Since Lovecraft, who I blogged about for the past two days and will finish with today, had such a distinctive style — depicting a universe in which no familiar cosmology applies and hideous, tentacled alien gods rule a heartless dark universe — he is, of course, easy to parody, with things like:
•an imagined speech showing us what it would sound like if a Cthulhu-worshipper — instead of a Mormon — had to convince Americans that he shares their basic faith and values
•some clever recipe suggestions for people planning Lovecraft parties
•a story about what the Cold War might have looked like had it been fought by superpowers engaged in a race to accumulate Old Ones as weapons (this item and the previous one were pointed out to me by Arkansas state representative Dan Greenberg, who suggested legislation called the Edifice Complex Prevention Act to prevent legislators naming buildings after themselves — but has not yet, to my knowledge, introduced legislation to prevent the use of non-Euclidean geometry in building unholy alien temples)
•a brand-new Lovecraft mock-children’s-book called Baby’s First Mythos
•and, as I may have mentioned before, the photo-narrative adventures of Plush Cthulhu
But tomorrow I promise to move on from horror to Valentine’s Day.
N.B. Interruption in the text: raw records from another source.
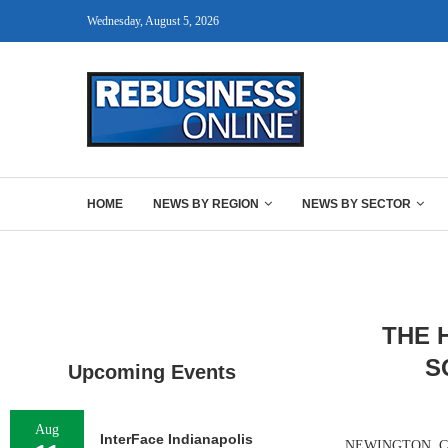
Wednesday, August 5, 2026
HOME
NEWS BY REGION
NEWS BY SECTOR
THE 
S
Upcoming Events
Aug
InterFace Indianapolis
NEWINGTON, CONN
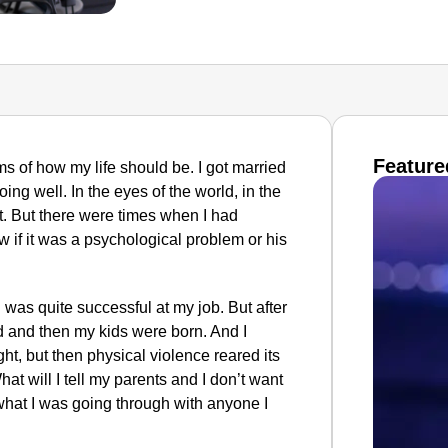
Feature
ms of how my life should be. I got married
ing well. In the eyes of the world, in the
t. But there were times when I had
 if it was a psychological problem or his
d was quite successful at my job. But after
d and then my kids were born. And I
t, but then physical violence reared its
at will I tell my parents and I don’t want
what I was going through with anyone I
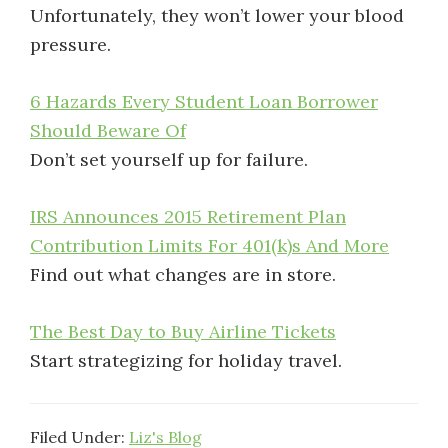
Unfortunately, they won’t lower your blood
pressure.
6 Hazards Every Student Loan Borrower
Should Beware Of
Don’t set yourself up for failure.
IRS Announces 2015 Retirement Plan
Contribution Limits For 401(k)s And More
Find out what changes are in store.
The Best Day to Buy Airline Tickets
Start strategizing for holiday travel.
Filed Under:
Liz's Blog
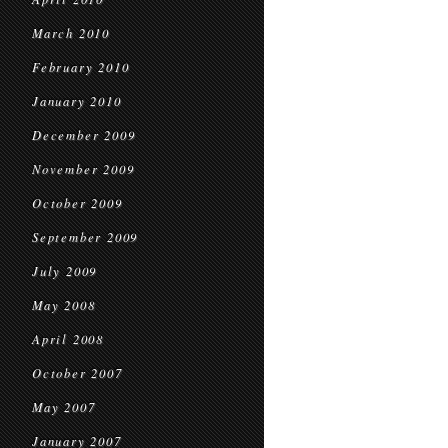
March 2010
February 2010
January 2010
December 2009
November 2009
October 2009
September 2009
July 2009
May 2008
April 2008
October 2007
May 2007
January 2007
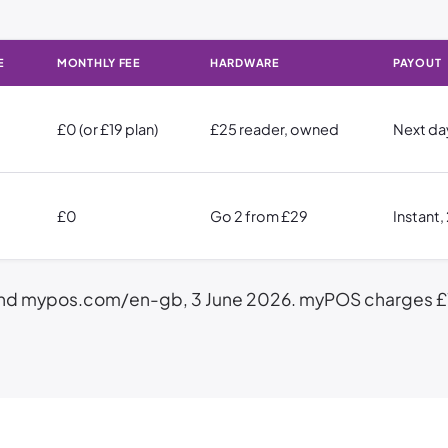
E
MONTHLY FEE
HARDWARE
PAYOUT
£0 (or £19 plan)
£25 reader, owned
Next da
£0
Go 2 from £29
Instant
nd mypos.com/en-gb, 3 June 2026. myPOS charges £1.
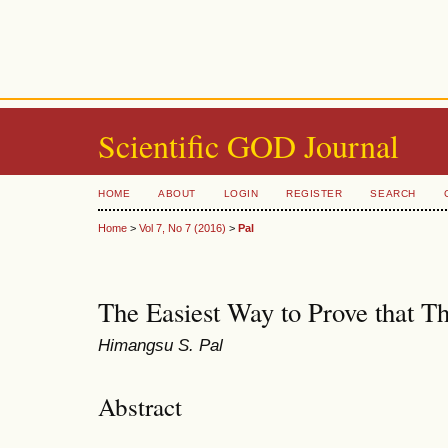
Scientific GOD Journal
HOME
ABOUT
LOGIN
REGISTER
SEARCH
Home
>
Vol 7, No 7 (2016)
>
Pal
The Easiest Way to Prove that T
Himangsu S. Pal
Abstract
P.S. And in what sounds like some sort of parody set-up but isn’t, Guillermo Del Toro (who as I mentioned yesterday directed the Lovecraft-influenced Hellboy) has been seriously rumored to be the possible director of both Lovecraft’s At the Mountains of Madness and Tolkein’s The Hobbit (the ongoing legal complications with the latter project making it unlikely Peter Jackson will direct, tragically). That would be like simultaneously directing Winnie the Pooh and Alien V — which would also be a pretty sweet gig.
I would not actually call the third link a parody — I would suggest that it’s a perfectly realized minor classic of SF/horror- fantasy short stories, almost up there with, e.g., Cordwainer Smith’s “The Game of Rat and Dragon,” Dan Simmons’s “The River Styx Runs Upstream,” William Tenn’s (Klass) “The Liberation of Earth,” and Lewis Padgett’s (Kuttner & Moore) “Mimsy Were The Borogoves.” (Digressing, the latter was recently adapted into the movie “The Last Mimzy,” which I have not seen.)
Speaking of things you can eat which are surely Cthulian in nature, I give you the coconut crab of the Indian and western Pacific:
This is not photoshopped! More info here:
I have long said that a giant crab climbing up a tree to get coconuts in David Attenborough’s _Life on Earth_ series was one of the most unsettling things I’ve ever seen, and then you inflict that on me.
And I only just learned today that there was literally a mad slasher on my block last night (killed a psychotherapist one corner north who may well have been his, given how often victims know their attackers) — and saw a news item about Florida cops being baffled by recent goat decapitations (I’m going to go out on a limb and guess immigrants from the Caribbean on that one).
Add one giant squid sighting to this list or tell me that Huckabee has begun showing a visible halo, and I’m stocking up on non-Euclidean protractors.
Breitbart News, where I learned of the goats, also notes a controversy over a taxpayer-funded state field trip for sexual deviants to a child-filled circus, so the world-gone-mad quotient is high today.
Actually, *this* is the best Cthulhu parody:
That’s very good — and on a more serious note, comic books bring us this monthly series starting next month, as it happens:
One mustn’t forget the unintentionally parodic theatrical adaptation of Lovecraft that we saw in NYC a few years ago — it was so overwrought that it prompted one of us to quip on the way out, “I’ve never heard anyone talk so much about the unspeakable!”
Ah, yes! To this day, the only play I’ve seen in which an actor’s mouth was wide with horror for so long that drool poured out of it. Good times.